PRINT F * G = 0 ' the largest value EAX can hold is 2 ^ 32 - 1
but EAX wraps around to all zeros (showing a carry to EDX) when it try's to
store 2 ^ 32

F = 65536
G = 65537

PRINT F * G = 65536 '=  2 ^ 32 - F * G

If QB64 compiler read EDX:EAX it would get

PRINT F * G correct.

So what we have now is work arounds, kind of a band-aid approach to programming.

[luke]

I think you misunderstand me: this is by design.
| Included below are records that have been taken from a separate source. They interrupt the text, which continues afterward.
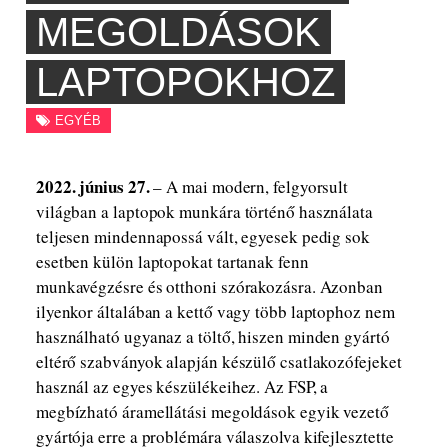
MEGOLDÁSOK
LAPTOPOKHOZ
EGYÉB
2022. június 27.
– A mai modern, felgyorsult
világban a laptopok munkára történő használata
teljesen mindennapossá vált, egyesek pedig sok
esetben külön laptopokat tartanak fenn
munkavégzésre és otthoni szórakozásra. Azonban
ilyenkor általában a kettő vagy több laptophoz nem
használható ugyanaz a töltő, hiszen minden gyártó
eltérő szabványok alapján készülő csatlakozófejeket
használ az egyes készülékeihez. Az FSP, a
megbízható áramellátási megoldások egyik vezető
gyártója erre a problémára válaszolva kifejlesztette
There is nothing to fix.

[NOVARSEG]

The code was deliberately designed to give the wrong answer.

The print out of the product of 2 unsigned longs should be trivial.   How is anyone new to Qb64 (or any other basic with this problem) to know that there are reasons why they can't program in the way that seems most logical?  Computers are logical machines.

The CPU puts the product of 2 unsigned longs in EDX:EAX.   That is what QB64 should print out.  If it can't do that then the compiler needs to be fixed.

[NOVARSEG]

DIM c AS _UNSIGNED INTEGER

c = 65537
PRINT c

= 1

It is NOT possible to store 65536 or greater in an _UNSIGNED INTEGER. I think this was the case with QB45.   Looks like there is some compiler code that does a subtraction first and then the difference is put into c.

65537 - 65536 = 1

Well, is this an advantage or disadvantage?  For a student learning computer science this is a disadvantage because it is hiding the real operation of a 16 bit register.  The compiler should NOT allow c = 65536 or greater

Basically the compiler is 2nd guessing what the programmer thinks should happen.  Ok you have a value of 65535 in a 16 bit register, now add 1
65535 + 1 = 0     you don't need the compiler to 2nd guess what you already know will happen.

What about things like "subscript out of range" error?  The error is there to alert the programmer the code is incorrect.

c = 65536 is also "out of range" 
****************************************
Ok I'm taking a break from computing for a while

I'm too grumpy right now.

[bplus]

Code: QB64: [Select]

1. Dim c As _Unsigned Integer
2.  
3. For c = 65534 To 65536
4.     Print c
5. Next
6.  
7.  
8.  

LOL

[FellippeHeitor]

From "Unsigned integers, and why to avoid them" - https://www.learncpp.com/cpp-tutorial/unsigned-integers-and-why-to-avoid-them/

Any number bigger than the largest number representable by the type simply “wraps around” (sometimes called “modulo wrapping”, or more obscurely, “saturation”)

From "Integer overflow" - https://en.wikipedia.org/wiki/Integer_overflow

In C, unsigned integer overflow is defined to wrap around, while signed integer overflow causes undefined behavior

You guys have a point there?